Trains are few, and hotels do not exist, and anyone wishing to see the people as they are must travel on horseback, and be content with such accommodation as the villages afford. The roads are the canal-banks, or little paths which wind among the fields; but, as we have already seen, the country has many beauties, and the people are so genuine in their simple hospitality that the traveller has many compensations for the incidental hardships he may undergo.

What will perhaps first strike the traveller is the industry of the people. The luxuriant crops give evidence of their labour, and the fields are everywhere alive. From dawn to dark everyone is busily employed, from the youngest child who watches the tethered cattle or brings water from the well, to the old man so soon to find his last resting-place in the picturesque "gabana"[9] without the village. Seed-time and harvest go side by side in Egypt, and one may often witness every operation of the farm, from ploughing to threshing, going on simultaneously. The people seem contented as they work, for whereas formerly the fellahīn were cruelly oppressed by their rulers, to-day, under British guidance, they have become independent and prosperous, and secure in the enjoyment of the fruits of their labour.

[9] Cemetery.

Another impression which the visitor will receive is the curiously Biblical character of their life, which constantly suggests the Old Testament stories; the shepherds watching their flocks, ring-streaked and speckled; the cattle ploughing in the fields; the women grinding at the handmill, or grouped about the village well, all recall incidents in the lives of Isaac and Rebekah, and episodes of patriarchal times. Their salutations and modes of speech are also Biblical, and lend a touch of poetry to their lives. "Turn in, my lord, turn in to me," was Jael's greeting to flying Sisera, and straight-way she prepared for him "butter in a lordly dish." So to-day hospitality is one of their cardinal virtues, and I have myself been chased by a horseman who rebuked me for having passed his home without refreshment.

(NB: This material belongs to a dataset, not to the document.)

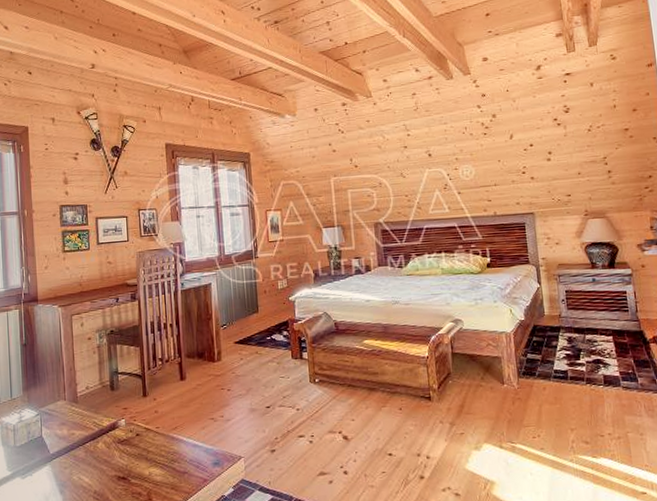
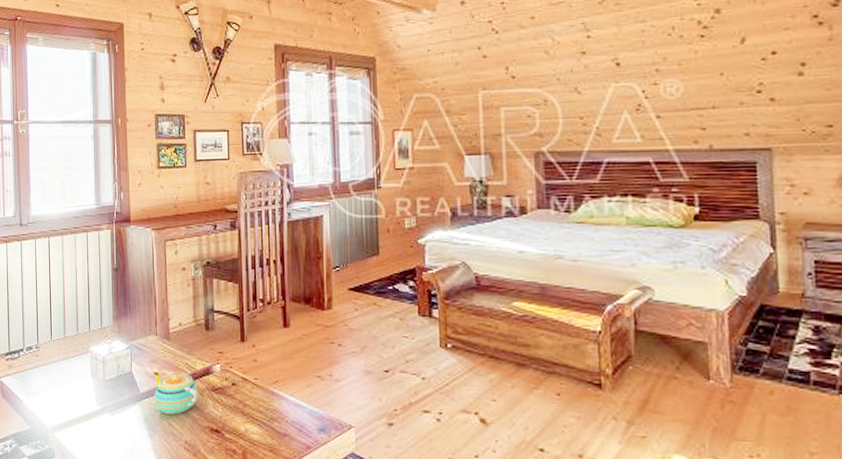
teapot: none [63,431,106,470] -> present [153,371,199,414]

Steam-pumps, cotton-mills, and railways may have slightly altered the aspect of the country, but to all intents and purposes, in habit of thought and speech, in costume and customs, the people remain to-day much as they were in those remote times pictured in the Book of Genesis.

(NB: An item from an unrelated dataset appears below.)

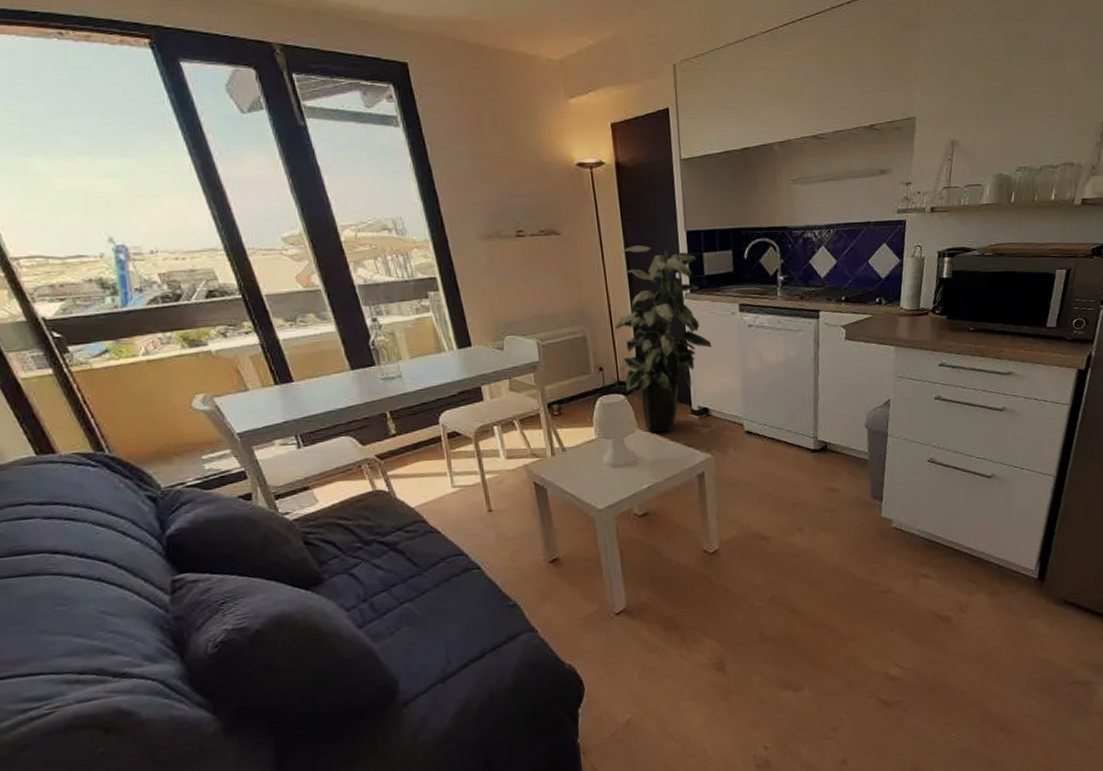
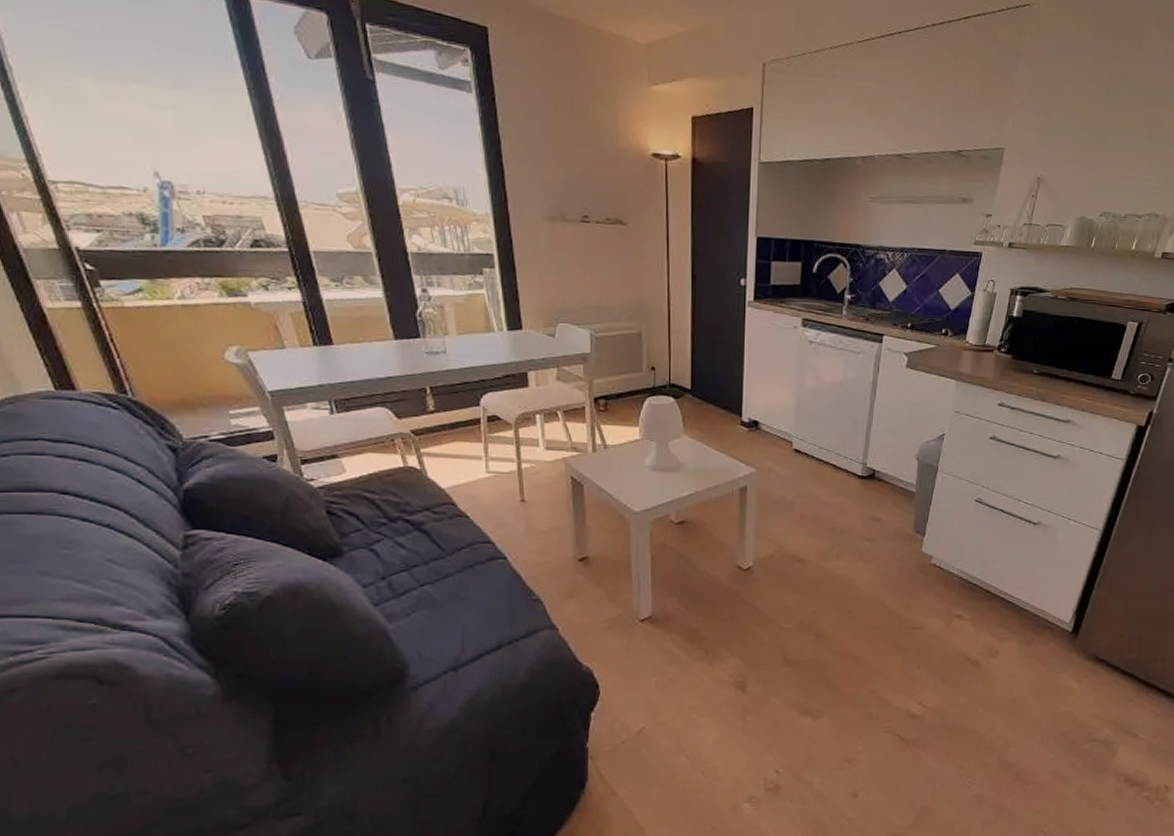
indoor plant: present [615,245,712,433] -> none [671,246,770,441]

Fresh fruit or coffee is frequently proffered to the traveller on his way, while his welcome at a village or the house of some landed proprietor is always sure. On approaching a village, which is often surrounded by dense groves of date-palms, the traveller will be met by the head men, who, with many salaams, conduct him to the village "mandareh," or rest-house, and it is only as such a guest, resident in a village, that one can form any idea of the home-life of the people.

A NILE VILLAGE.

From the outside the village often has the appearance of some rude fortification, the houses practically joining each other and their mud-walls having few openings. Within, narrow and tortuous lanes form the only thoroughfares, which terminate in massive wooden doors, which are closed at night and guarded by the village watchman. The huts—for they are nothing else—which compose the village are seldom of more than one storey, while in many cases their small doorway forms their only means of ventilation. Their roofs are covered with a pile of cotton-stalks and other litter, through which the pungent smoke of their dung fires slowly percolates, while fowls and goats, and the inevitable pariah dog roam about them at will.